“One doesn’t discover new lands without consenting to lose sight, for a very long time, of the shore” Andre Gide, 1927.
I saw this quote from Nobel prize winning Gide, a week after the officially worst day of the year (that day when the post-Christmas bank balance is at an all-time low, the New Year’s resolutions have gone by the board, the next holiday seems a remote date somewhere in the depths of the diary and Trump is in the White House…).
It was the same day that someone posted a version of the change curve on LinkedIn – I’ve copied it for you below…
Luckily, I saw it before I lurched stumbling and groping into my own version of the Dark Swamp of Despair. Laughing put my concern about a new project into perspective. Family and those I love, always help me put things into a bigger picture.

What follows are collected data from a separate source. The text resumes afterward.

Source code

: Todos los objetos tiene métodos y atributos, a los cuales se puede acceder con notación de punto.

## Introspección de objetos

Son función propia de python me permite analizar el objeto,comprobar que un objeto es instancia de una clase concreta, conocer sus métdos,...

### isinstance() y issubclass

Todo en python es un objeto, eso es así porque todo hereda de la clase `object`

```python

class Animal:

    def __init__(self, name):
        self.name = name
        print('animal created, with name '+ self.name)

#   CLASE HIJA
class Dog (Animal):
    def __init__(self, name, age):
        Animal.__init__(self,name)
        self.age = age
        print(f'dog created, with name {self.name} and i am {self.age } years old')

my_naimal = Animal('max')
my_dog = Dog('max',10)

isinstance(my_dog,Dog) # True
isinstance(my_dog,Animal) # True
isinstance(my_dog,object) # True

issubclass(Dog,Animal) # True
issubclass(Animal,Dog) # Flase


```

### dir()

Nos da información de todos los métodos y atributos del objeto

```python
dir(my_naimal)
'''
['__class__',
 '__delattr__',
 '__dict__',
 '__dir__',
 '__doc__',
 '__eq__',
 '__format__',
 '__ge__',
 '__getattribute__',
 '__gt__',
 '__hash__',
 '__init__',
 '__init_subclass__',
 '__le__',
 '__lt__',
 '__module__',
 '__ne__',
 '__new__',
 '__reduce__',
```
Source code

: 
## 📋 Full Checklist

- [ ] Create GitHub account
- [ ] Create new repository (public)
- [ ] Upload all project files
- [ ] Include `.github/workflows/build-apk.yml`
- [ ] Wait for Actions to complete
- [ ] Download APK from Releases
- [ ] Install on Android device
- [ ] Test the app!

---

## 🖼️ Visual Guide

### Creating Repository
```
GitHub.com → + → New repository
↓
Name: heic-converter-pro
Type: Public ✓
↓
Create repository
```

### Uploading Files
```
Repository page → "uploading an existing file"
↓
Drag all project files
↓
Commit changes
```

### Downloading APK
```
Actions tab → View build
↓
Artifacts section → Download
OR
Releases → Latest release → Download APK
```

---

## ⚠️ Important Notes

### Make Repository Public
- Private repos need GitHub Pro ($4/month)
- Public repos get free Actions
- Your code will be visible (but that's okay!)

We’ve all been there. Imagine. You go almost overnight from “this will be fun” to “this sucks, I have no idea what I am doing”. A lengthy procurement process is over. The eagerly awaited awarding of a supplier contract finally complete. Streamlined processes mean your job is easier and the end customer will be delighted. Thoughtful detail and almost unheard of innovation is embedded into ways of working. Immense planning and reflection had been given to how it will operate. It’s the brave new world. Except (you guessed it) it isn’t. The staff from the old contractor are passed over to the new and so is the backlog. Customers have no tolerance for the inevitable things that go wrong whilst new processes and internal relationships are bedded in. Neither do front-line staff who answer the irate calls, respond to complaining emails or eyeball disappointed customers directly.
What else can you do? You knuckle down dealing with queries, acting as liaison between customer services and contractor, getting more and more bogged down fire-fighting, working longer and longer hours to iron things out, losing your resilience and feeling completely at sea. Your ground-breaking vision lays discarded along with your infectious enthusiasm, forgotten somewhere in the muddled reality of getting everything up to speed. Only in that moment when your shoulders drop, your cheek colour returns to normal, your voice softens, jaw relaxes as you breathe and you to lift your head to focus on that vision again can you use your intelligence and skill to start working out how to put out the fires for good. I was lucky enough to hear Tom Peters speak a few years after he published In Search of Excellence. He gave helpful advice that I’ve held dear for years, “Every success is a failure in the middle”. That thought has often helped me cling tight to the wobbly bridge over the Dark Swamp and has given me faith to know that on the opposite bank I will at least start to see what I have learnt. As 2017 advances and we face new projects and challenges we might all do well to hold onto that mantra as we navigate the long maritime journey to new lands.